There’s no one-size-fits-all

John Kansky, president and CEO of the Indiana Health Information Exchange, said that part of the challenge of interoperability is that it has to serve a diverse range of needs across a wide network, from physicians to hospitals to insurance providers.

“I don’t think moving health care data around the country is any less complicated than moving people and stuff around the country,” he said. “Interoperability isn’t one thing. Every organization has complex interoperability needs.”

Kansky said that both government and the market have distinct roles in guiding and adapting interoperability and have to collaborate to ensure that they can make it more efficient.

Hard-to-build software to meet every need

Andrey Ostrovsky, chief medical officer at the Centers for Medicare & Medicaid Services and the Children’s Health Insurance Program, said it’s very difficult to design a product centered on its ease of use while also delivering functionality that serves the layers of users in health care.

“It’s very hard to build software well,” Ostrovsky, the former CEO of predictive insights platform Care at Hand, said. “It’s even harder to build software well when you have multiple end users.
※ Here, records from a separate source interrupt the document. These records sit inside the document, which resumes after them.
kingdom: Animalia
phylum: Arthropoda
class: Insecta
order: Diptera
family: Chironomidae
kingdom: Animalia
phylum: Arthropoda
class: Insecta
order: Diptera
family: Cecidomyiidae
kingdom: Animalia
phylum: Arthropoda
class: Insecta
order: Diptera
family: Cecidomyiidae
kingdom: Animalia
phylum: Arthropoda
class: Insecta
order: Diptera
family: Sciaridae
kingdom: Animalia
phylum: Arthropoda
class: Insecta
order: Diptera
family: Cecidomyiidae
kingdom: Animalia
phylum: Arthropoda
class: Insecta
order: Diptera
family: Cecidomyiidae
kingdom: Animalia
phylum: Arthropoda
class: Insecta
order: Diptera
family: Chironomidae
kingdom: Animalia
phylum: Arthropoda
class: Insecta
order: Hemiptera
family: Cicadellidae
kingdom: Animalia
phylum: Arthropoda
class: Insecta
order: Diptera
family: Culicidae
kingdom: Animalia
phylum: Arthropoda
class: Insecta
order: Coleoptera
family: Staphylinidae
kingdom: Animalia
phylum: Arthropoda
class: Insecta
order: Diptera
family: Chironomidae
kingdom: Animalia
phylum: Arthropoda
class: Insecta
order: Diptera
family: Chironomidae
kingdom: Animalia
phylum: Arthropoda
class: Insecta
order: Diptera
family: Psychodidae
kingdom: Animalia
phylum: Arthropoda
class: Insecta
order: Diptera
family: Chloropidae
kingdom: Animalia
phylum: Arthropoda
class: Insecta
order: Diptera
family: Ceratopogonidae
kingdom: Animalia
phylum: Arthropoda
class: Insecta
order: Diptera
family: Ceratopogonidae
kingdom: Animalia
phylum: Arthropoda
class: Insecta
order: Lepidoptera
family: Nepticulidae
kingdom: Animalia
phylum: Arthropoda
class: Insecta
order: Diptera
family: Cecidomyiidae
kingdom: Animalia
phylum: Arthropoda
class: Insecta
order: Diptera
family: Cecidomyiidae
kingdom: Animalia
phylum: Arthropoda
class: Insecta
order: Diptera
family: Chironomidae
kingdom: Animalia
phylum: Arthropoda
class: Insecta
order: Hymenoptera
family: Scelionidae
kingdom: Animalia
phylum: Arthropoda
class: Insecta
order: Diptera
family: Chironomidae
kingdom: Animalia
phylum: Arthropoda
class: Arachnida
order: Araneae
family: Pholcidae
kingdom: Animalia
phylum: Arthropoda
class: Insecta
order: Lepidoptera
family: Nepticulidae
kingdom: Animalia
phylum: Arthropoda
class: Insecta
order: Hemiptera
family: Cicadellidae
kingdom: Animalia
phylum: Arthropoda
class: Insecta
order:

When we talk about the federal government’s role in somehow influencing how software gets developed or evolves, we not only have the design constraints of what does the patient need but also what does the physician need, what does the practicing admin need, what does the potential payer need in terms of reporting, and then we’ve got what does the federal government need?”

To try to bridge those gaps, at least when it comes to physician adoption, ONC Chief Medical Information Officer Andrew Gettinger said the office is working with MedStar to develop a usability package to help smooth the rocky process physicians face in implementing an EHR system.

“Putting in an EHR is very different than buying an automobile,” he said. “If you are buying an automobile, you have a couple different choices for color and drive off the lot pretty quickly. When you do an EHR, there are hundreds and perhaps thousands of small decisions that the implementation team makes along the way.”

Gettinger said ONC expects the usability package to be out by March 2018, which will hopefully provide doctors with a streamlined process for EHR adoption.